▶ **What to produce**
Your task is to write out the entire listing exactly, omitting its pictures.

━━━━━━━━━━━━━━━━

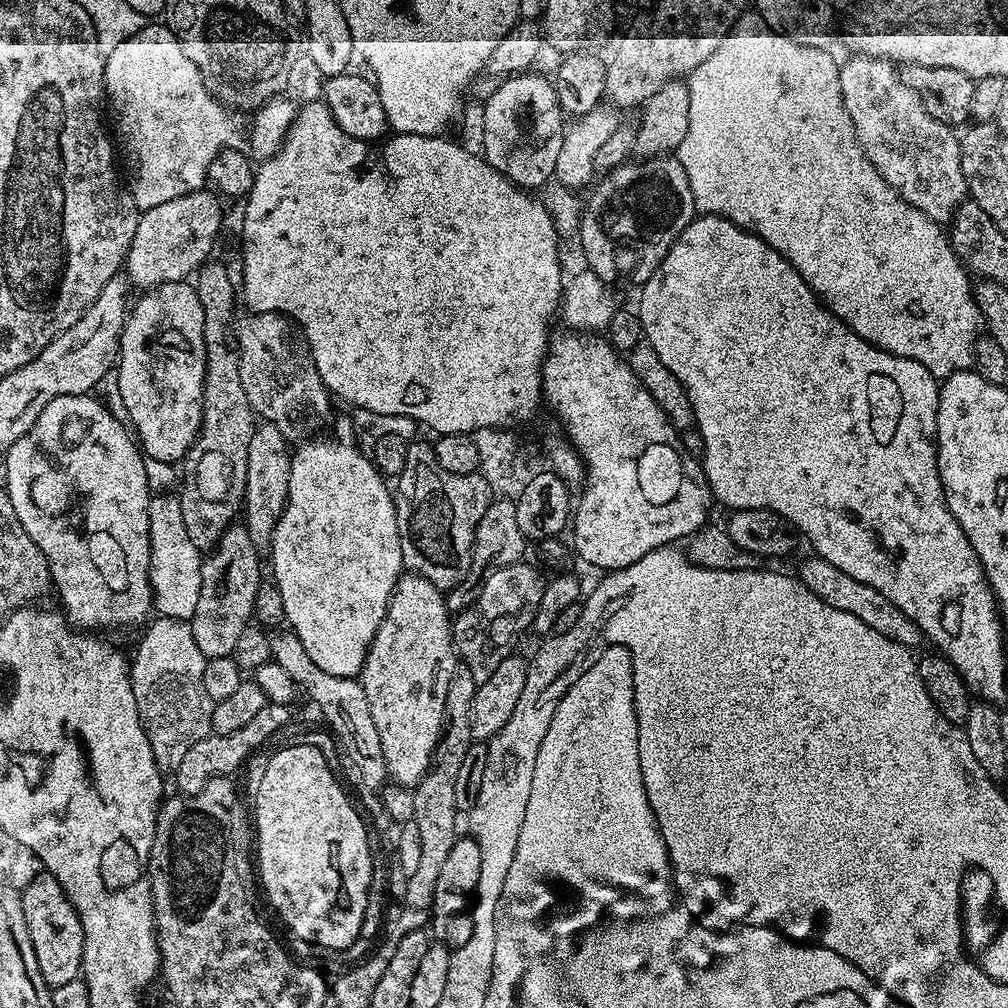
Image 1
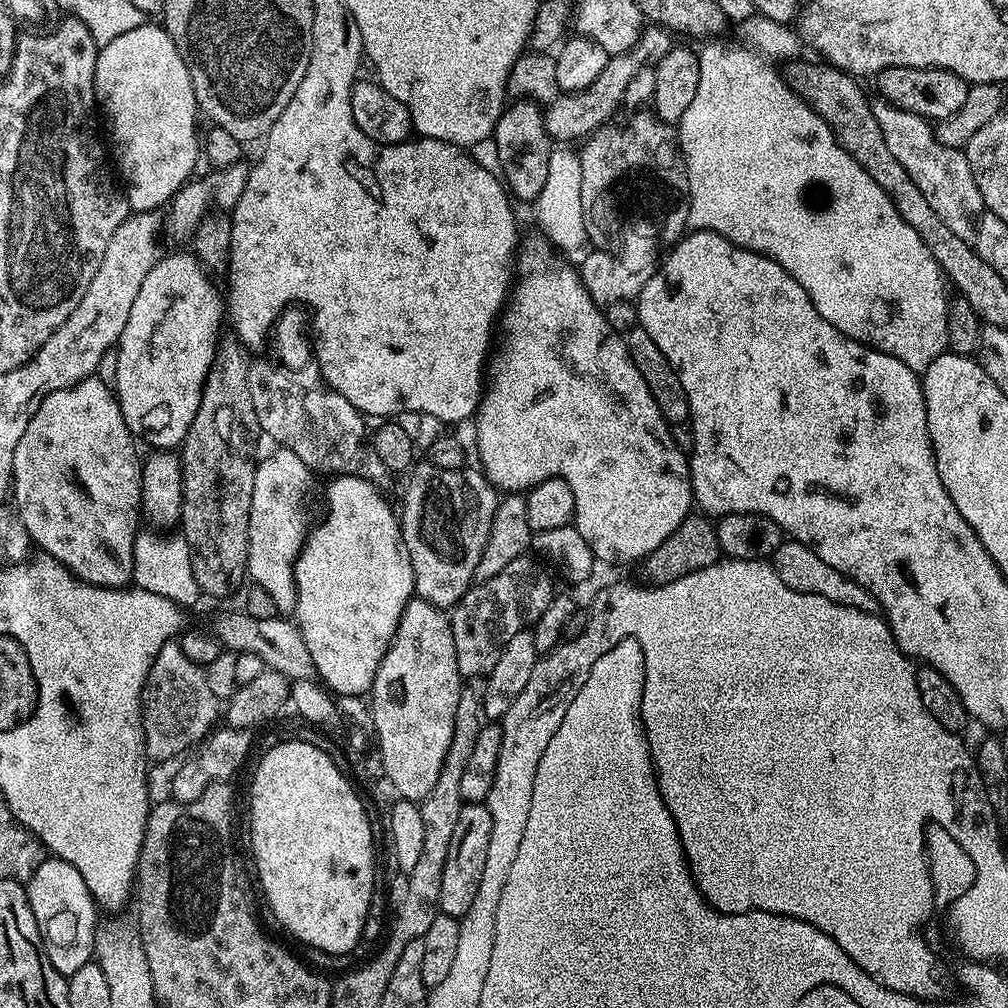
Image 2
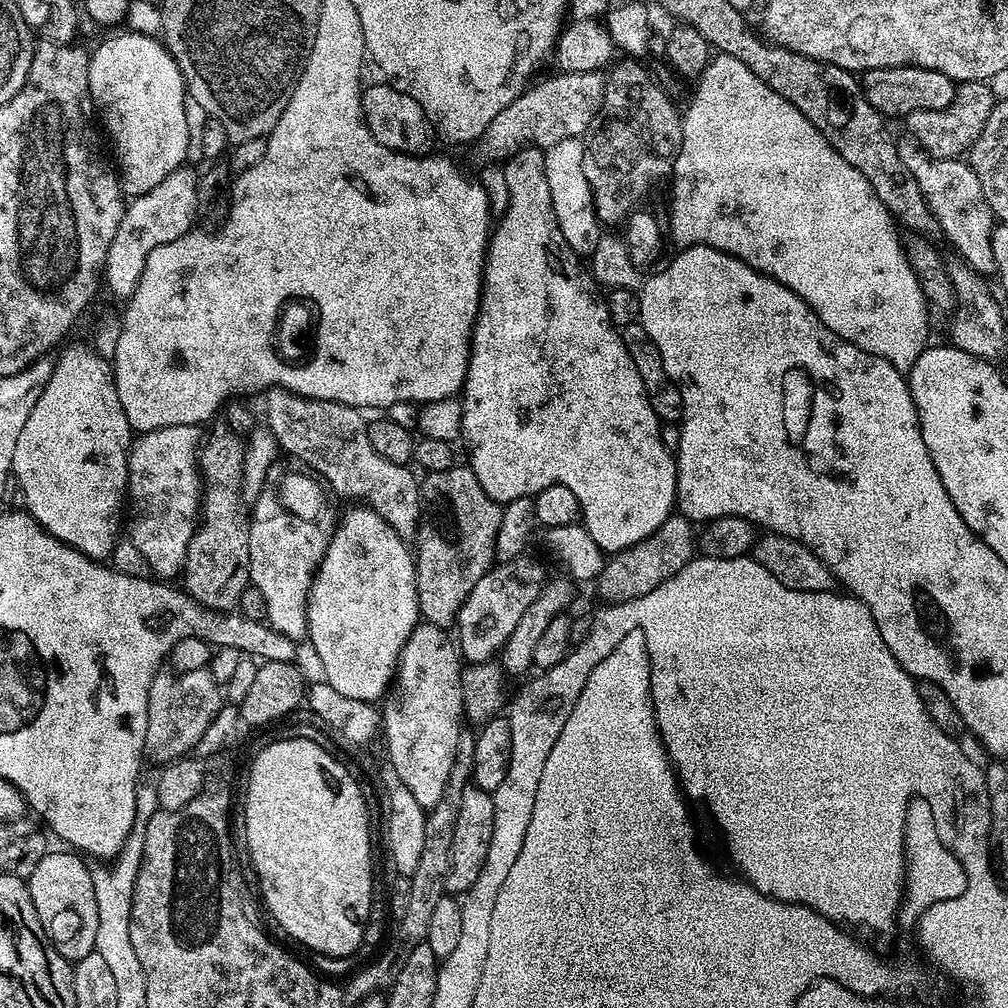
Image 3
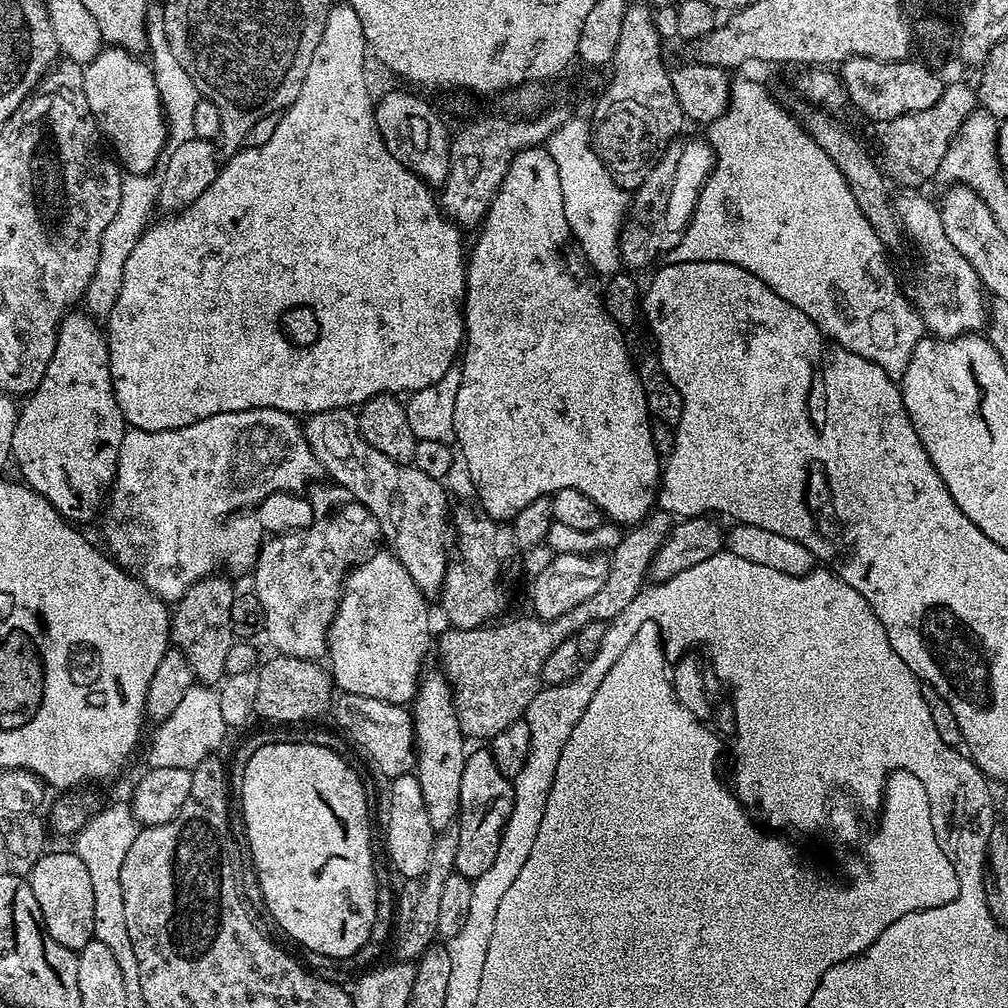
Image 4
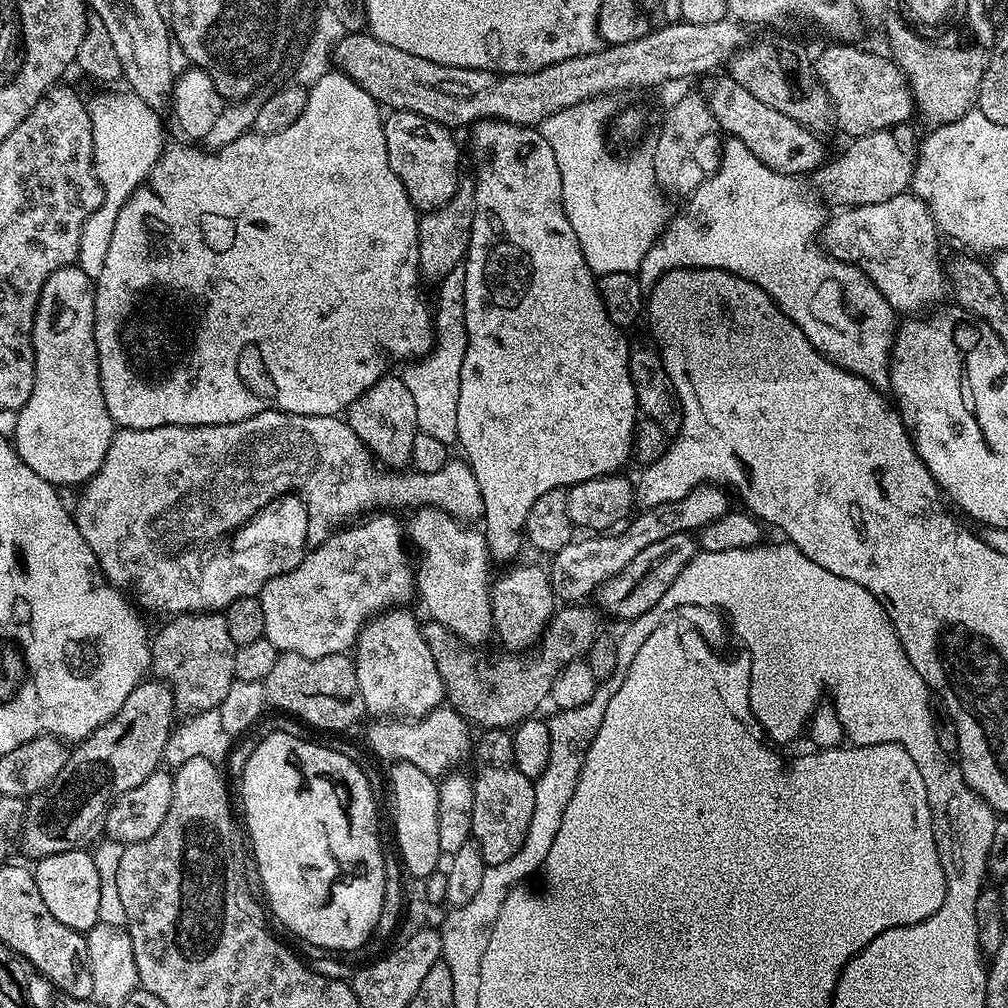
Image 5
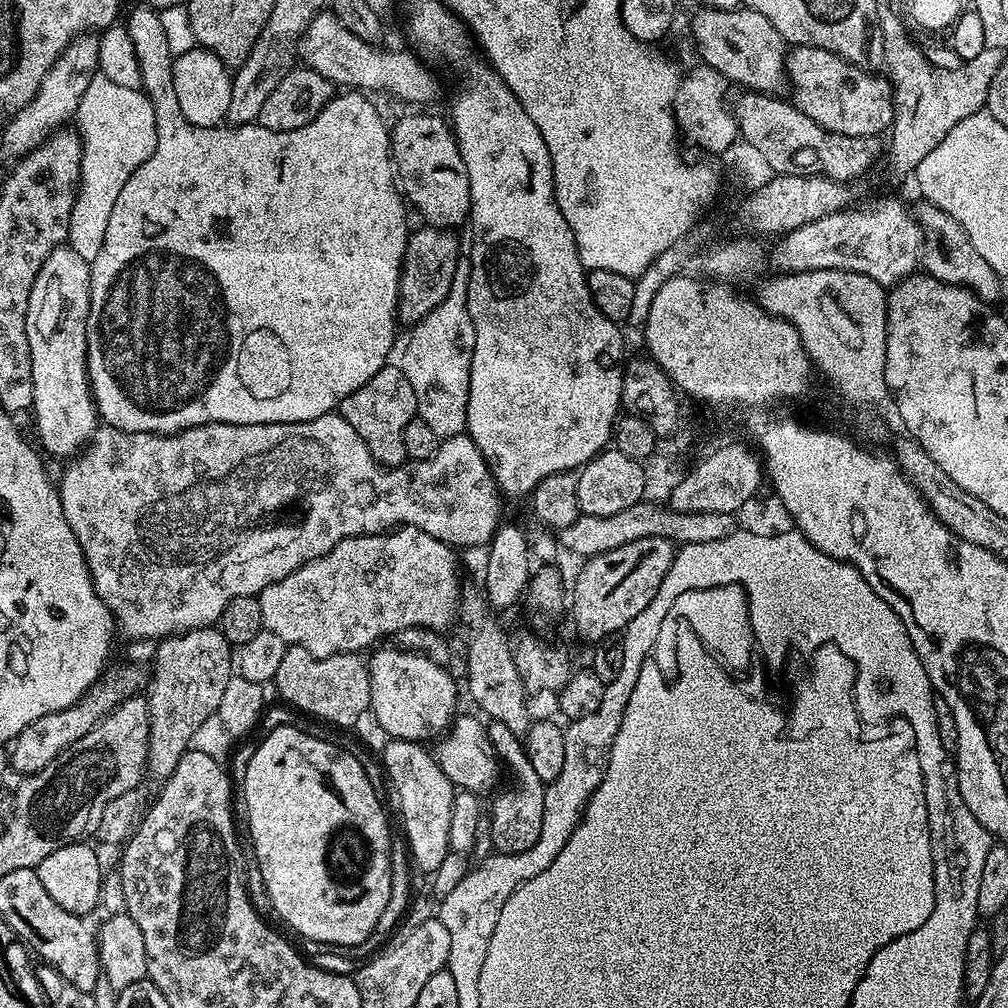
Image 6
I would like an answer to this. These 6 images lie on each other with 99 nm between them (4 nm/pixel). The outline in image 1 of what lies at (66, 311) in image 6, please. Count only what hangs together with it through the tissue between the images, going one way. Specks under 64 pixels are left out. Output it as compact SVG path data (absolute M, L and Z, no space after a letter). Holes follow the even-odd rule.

━━━━━━━━━━━━━━━━

▶ **Final answer**
Image 1
Image 2
Image 3
Image 4
Image 5
Image 6
I would like an answer to this. These 6 images lie on each other with 99 nm between them (4 nm/pixel). The outline in image 1 of what lies at (66, 311) in image 6, please. Count only what hangs together with it through the tissue between the images, going one way. Specks under 64 pixels are left out. Output it as compact SVG path data (absolute M, L and Z, no space after a letter). Holes follow the even-odd rule.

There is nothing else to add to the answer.